A complete and exact copy of the data below is the task.

Stored entries:
[Start of section]
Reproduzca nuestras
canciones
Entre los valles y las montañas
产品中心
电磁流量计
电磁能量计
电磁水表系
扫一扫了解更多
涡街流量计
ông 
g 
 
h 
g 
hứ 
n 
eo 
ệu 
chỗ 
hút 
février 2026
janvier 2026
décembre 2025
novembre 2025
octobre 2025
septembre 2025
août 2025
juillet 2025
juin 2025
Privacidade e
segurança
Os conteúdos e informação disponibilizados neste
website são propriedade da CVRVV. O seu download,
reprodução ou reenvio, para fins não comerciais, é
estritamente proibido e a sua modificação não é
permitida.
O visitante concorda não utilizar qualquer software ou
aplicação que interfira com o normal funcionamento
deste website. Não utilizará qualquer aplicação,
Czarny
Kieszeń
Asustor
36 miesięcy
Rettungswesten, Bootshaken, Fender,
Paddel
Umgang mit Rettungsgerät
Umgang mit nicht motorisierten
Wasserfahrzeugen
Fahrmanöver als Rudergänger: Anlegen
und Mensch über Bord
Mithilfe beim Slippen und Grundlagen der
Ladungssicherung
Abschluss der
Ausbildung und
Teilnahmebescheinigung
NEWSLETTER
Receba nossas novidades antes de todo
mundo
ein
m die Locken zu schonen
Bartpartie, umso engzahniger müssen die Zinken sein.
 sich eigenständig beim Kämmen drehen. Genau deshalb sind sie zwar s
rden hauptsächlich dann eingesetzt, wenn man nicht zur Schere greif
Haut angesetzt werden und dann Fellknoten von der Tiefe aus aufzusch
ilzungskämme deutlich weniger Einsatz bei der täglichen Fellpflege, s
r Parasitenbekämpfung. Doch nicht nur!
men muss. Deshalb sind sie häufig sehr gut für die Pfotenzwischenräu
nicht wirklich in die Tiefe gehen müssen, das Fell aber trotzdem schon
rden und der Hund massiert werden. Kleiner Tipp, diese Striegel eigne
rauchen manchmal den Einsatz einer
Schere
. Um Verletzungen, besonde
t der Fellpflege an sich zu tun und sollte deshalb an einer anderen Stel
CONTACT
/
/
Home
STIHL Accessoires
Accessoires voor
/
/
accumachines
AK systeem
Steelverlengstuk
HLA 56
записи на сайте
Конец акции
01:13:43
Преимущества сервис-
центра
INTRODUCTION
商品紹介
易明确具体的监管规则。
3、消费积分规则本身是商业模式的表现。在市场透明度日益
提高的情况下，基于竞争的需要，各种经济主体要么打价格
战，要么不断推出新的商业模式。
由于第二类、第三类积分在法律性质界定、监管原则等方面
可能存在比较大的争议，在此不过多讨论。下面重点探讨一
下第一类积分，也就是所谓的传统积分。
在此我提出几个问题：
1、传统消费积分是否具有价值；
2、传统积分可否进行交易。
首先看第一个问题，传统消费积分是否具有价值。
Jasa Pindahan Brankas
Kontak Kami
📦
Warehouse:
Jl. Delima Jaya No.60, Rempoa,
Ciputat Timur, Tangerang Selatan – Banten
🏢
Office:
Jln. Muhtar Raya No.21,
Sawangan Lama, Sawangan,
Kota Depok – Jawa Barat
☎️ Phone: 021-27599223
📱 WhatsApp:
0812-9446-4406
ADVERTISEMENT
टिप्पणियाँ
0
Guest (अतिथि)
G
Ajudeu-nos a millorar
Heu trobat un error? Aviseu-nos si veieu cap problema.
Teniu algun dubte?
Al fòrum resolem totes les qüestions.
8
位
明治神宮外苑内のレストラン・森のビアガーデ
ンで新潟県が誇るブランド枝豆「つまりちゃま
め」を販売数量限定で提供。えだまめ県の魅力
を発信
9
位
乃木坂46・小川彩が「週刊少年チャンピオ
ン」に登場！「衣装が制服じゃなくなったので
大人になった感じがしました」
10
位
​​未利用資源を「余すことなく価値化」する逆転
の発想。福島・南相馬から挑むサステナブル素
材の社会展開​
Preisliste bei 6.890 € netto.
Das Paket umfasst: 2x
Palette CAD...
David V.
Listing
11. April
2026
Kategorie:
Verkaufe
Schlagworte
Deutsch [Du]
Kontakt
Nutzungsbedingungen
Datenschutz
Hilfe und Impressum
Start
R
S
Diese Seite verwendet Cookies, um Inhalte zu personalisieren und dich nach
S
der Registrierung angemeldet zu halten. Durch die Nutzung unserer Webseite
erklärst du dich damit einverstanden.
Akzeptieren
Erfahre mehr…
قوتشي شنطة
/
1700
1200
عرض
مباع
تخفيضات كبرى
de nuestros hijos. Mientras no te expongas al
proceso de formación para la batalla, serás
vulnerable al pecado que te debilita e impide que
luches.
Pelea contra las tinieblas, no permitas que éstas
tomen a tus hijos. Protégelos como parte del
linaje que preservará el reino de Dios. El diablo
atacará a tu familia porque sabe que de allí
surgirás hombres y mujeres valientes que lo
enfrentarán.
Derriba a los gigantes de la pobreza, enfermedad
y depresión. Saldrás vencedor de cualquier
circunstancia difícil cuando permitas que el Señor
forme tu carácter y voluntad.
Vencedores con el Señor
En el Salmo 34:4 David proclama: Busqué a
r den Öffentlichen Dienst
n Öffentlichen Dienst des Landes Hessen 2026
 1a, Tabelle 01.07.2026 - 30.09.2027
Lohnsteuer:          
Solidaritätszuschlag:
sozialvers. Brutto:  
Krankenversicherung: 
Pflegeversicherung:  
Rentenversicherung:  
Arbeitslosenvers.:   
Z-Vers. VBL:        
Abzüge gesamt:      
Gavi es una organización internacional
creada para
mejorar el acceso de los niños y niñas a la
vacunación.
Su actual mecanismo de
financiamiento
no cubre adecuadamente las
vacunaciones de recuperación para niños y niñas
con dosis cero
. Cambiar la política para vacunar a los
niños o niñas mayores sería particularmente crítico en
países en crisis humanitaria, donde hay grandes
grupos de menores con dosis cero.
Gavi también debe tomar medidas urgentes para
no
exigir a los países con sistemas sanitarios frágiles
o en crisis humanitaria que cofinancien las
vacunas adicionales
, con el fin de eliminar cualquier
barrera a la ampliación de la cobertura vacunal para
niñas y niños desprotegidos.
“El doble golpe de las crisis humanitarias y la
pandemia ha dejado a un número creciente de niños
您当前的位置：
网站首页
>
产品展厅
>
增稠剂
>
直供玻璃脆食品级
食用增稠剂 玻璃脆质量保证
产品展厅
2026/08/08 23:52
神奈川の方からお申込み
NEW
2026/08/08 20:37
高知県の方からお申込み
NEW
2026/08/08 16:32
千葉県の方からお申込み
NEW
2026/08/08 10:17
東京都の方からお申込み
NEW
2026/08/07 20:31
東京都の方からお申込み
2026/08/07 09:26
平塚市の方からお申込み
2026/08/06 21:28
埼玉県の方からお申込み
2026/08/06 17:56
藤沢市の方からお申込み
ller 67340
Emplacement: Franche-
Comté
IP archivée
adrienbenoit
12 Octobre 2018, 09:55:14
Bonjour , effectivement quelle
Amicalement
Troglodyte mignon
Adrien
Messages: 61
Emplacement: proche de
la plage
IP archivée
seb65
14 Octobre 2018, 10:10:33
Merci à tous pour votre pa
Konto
[End of section]
YOUR SOLUTION:
Reproduzca nuestras
canciones
Entre los valles y las montañas
产品中心
电磁流量计
电磁能量计
电磁水表系
扫一扫了解更多
涡街流量计
ông 
g 
 
h 
g 
hứ 
n 
eo 
ệu 
chỗ 
hút 
février 2026
janvier 2026
décembre 2025
novembre 2025
octobre 2025
septembre 2025
août 2025
juillet 2025
juin 2025
Privacidade e
segurança
Os conteúdos e informação disponibilizados neste
website são propriedade da CVRVV. O seu download,
reprodução ou reenvio, para fins não comerciais, é
estritamente proibido e a sua modificação não é
permitida.
O visitante concorda não utilizar qualquer software ou
aplicação que interfira com o normal funcionamento
deste website. Não utilizará qualquer aplicação,
Czarny
Kieszeń
Asustor
36 miesięcy
Rettungswesten, Bootshaken, Fender,
Paddel
Umgang mit Rettungsgerät
Umgang mit nicht motorisierten
Wasserfahrzeugen
Fahrmanöver als Rudergänger: Anlegen
und Mensch über Bord
Mithilfe beim Slippen und Grundlagen der
Ladungssicherung
Abschluss der
Ausbildung und
Teilnahmebescheinigung
NEWSLETTER
Receba nossas novidades antes de todo
mundo
ein
m die Locken zu schonen
Bartpartie, umso engzahniger müssen die Zinken sein.
 sich eigenständig beim Kämmen drehen. Genau deshalb sind sie zwar s
rden hauptsächlich dann eingesetzt, wenn man nicht zur Schere greif
Haut angesetzt werden und dann Fellknoten von der Tiefe aus aufzusch
ilzungskämme deutlich weniger Einsatz bei der täglichen Fellpflege, s
r Parasitenbekämpfung. Doch nicht nur!
men muss. Deshalb sind sie häufig sehr gut für die Pfotenzwischenräu
nicht wirklich in die Tiefe gehen müssen, das Fell aber trotzdem schon
rden und der Hund massiert werden. Kleiner Tipp, diese Striegel eigne
rauchen manchmal den Einsatz einer
Schere
. Um Verletzungen, besonde
t der Fellpflege an sich zu tun und sollte deshalb an einer anderen Stel
CONTACT
/
/
Home
STIHL Accessoires
Accessoires voor
/
/
accumachines
AK systeem
Steelverlengstuk
HLA 56
записи на сайте
Конец акции
01:13:43
Преимущества сервис-
центра
INTRODUCTION
商品紹介
易明确具体的监管规则。
3、消费积分规则本身是商业模式的表现。在市场透明度日益
提高的情况下，基于竞争的需要，各种经济主体要么打价格
战，要么不断推出新的商业模式。
由于第二类、第三类积分在法律性质界定、监管原则等方面
可能存在比较大的争议，在此不过多讨论。下面重点探讨一
下第一类积分，也就是所谓的传统积分。
在此我提出几个问题：
1、传统消费积分是否具有价值；
2、传统积分可否进行交易。
首先看第一个问题，传统消费积分是否具有价值。
Jasa Pindahan Brankas
Kontak Kami
📦
Warehouse:
Jl. Delima Jaya No.60, Rempoa,
Ciputat Timur, Tangerang Selatan – Banten
🏢
Office:
Jln. Muhtar Raya No.21,
Sawangan Lama, Sawangan,
Kota Depok – Jawa Barat
☎️ Phone: 021-27599223
📱 WhatsApp:
0812-9446-4406
ADVERTISEMENT
टिप्पणियाँ
0
Guest (अतिथि)
G
Ajudeu-nos a millorar
Heu trobat un error? Aviseu-nos si veieu cap problema.
Teniu algun dubte?
Al fòrum resolem totes les qüestions.
8
位
明治神宮外苑内のレストラン・森のビアガーデ
ンで新潟県が誇るブランド枝豆「つまりちゃま
め」を販売数量限定で提供。えだまめ県の魅力
を発信
9
位
乃木坂46・小川彩が「週刊少年チャンピオ
ン」に登場！「衣装が制服じゃなくなったので
大人になった感じがしました」
10
位
​​未利用資源を「余すことなく価値化」する逆転
の発想。福島・南相馬から挑むサステナブル素
材の社会展開​
Preisliste bei 6.890 € netto.
Das Paket umfasst: 2x
Palette CAD...
David V.
Listing
11. April
2026
Kategorie:
Verkaufe
Schlagworte
Deutsch [Du]
Kontakt
Nutzungsbedingungen
Datenschutz
Hilfe und Impressum
Start
R
S
Diese Seite verwendet Cookies, um Inhalte zu personalisieren und dich nach
S
der Registrierung angemeldet zu halten. Durch die Nutzung unserer Webseite
erklärst du dich damit einverstanden.
Akzeptieren
Erfahre mehr…
قوتشي شنطة
/
1700
1200
عرض
مباع
تخفيضات كبرى
de nuestros hijos. Mientras no te expongas al
proceso de formación para la batalla, serás
vulnerable al pecado que te debilita e impide que
luches.
Pelea contra las tinieblas, no permitas que éstas
tomen a tus hijos. Protégelos como parte del
linaje que preservará el reino de Dios. El diablo
atacará a tu familia porque sabe que de allí
surgirás hombres y mujeres valientes que lo
enfrentarán.
Derriba a los gigantes de la pobreza, enfermedad
y depresión. Saldrás vencedor de cualquier
circunstancia difícil cuando permitas que el Señor
forme tu carácter y voluntad.
Vencedores con el Señor
En el Salmo 34:4 David proclama: Busqué a
r den Öffentlichen Dienst
n Öffentlichen Dienst des Landes Hessen 2026
 1a, Tabelle 01.07.2026 - 30.09.2027
Lohnsteuer:          
Solidaritätszuschlag:
sozialvers. Brutto:  
Krankenversicherung: 
Pflegeversicherung:  
Rentenversicherung:  
Arbeitslosenvers.:   
Z-Vers. VBL:        
Abzüge gesamt:      
Gavi es una organización internacional
creada para
mejorar el acceso de los niños y niñas a la
vacunación.
Su actual mecanismo de
financiamiento
no cubre adecuadamente las
vacunaciones de recuperación para niños y niñas
con dosis cero
. Cambiar la política para vacunar a los
niños o niñas mayores sería particularmente crítico en
países en crisis humanitaria, donde hay grandes
grupos de menores con dosis cero.
Gavi también debe tomar medidas urgentes para
no
exigir a los países con sistemas sanitarios frágiles
o en crisis humanitaria que cofinancien las
vacunas adicionales
, con el fin de eliminar cualquier
barrera a la ampliación de la cobertura vacunal para
niñas y niños desprotegidos.
“El doble golpe de las crisis humanitarias y la
pandemia ha dejado a un número creciente de niños
您当前的位置：
网站首页
>
产品展厅
>
增稠剂
>
直供玻璃脆食品级
食用增稠剂 玻璃脆质量保证
产品展厅
2026/08/08 23:52
神奈川の方からお申込み
NEW
2026/08/08 20:37
高知県の方からお申込み
NEW
2026/08/08 16:32
千葉県の方からお申込み
NEW
2026/08/08 10:17
東京都の方からお申込み
NEW
2026/08/07 20:31
東京都の方からお申込み
2026/08/07 09:26
平塚市の方からお申込み
2026/08/06 21:28
埼玉県の方からお申込み
2026/08/06 17:56
藤沢市の方からお申込み
ller 67340
Emplacement: Franche-
Comté
IP archivée
adrienbenoit
12 Octobre 2018, 09:55:14
Bonjour , effectivement quelle
Amicalement
Troglodyte mignon
Adrien
Messages: 61
Emplacement: proche de
la plage
IP archivée
seb65
14 Octobre 2018, 10:10:33
Merci à tous pour votre pa
Konto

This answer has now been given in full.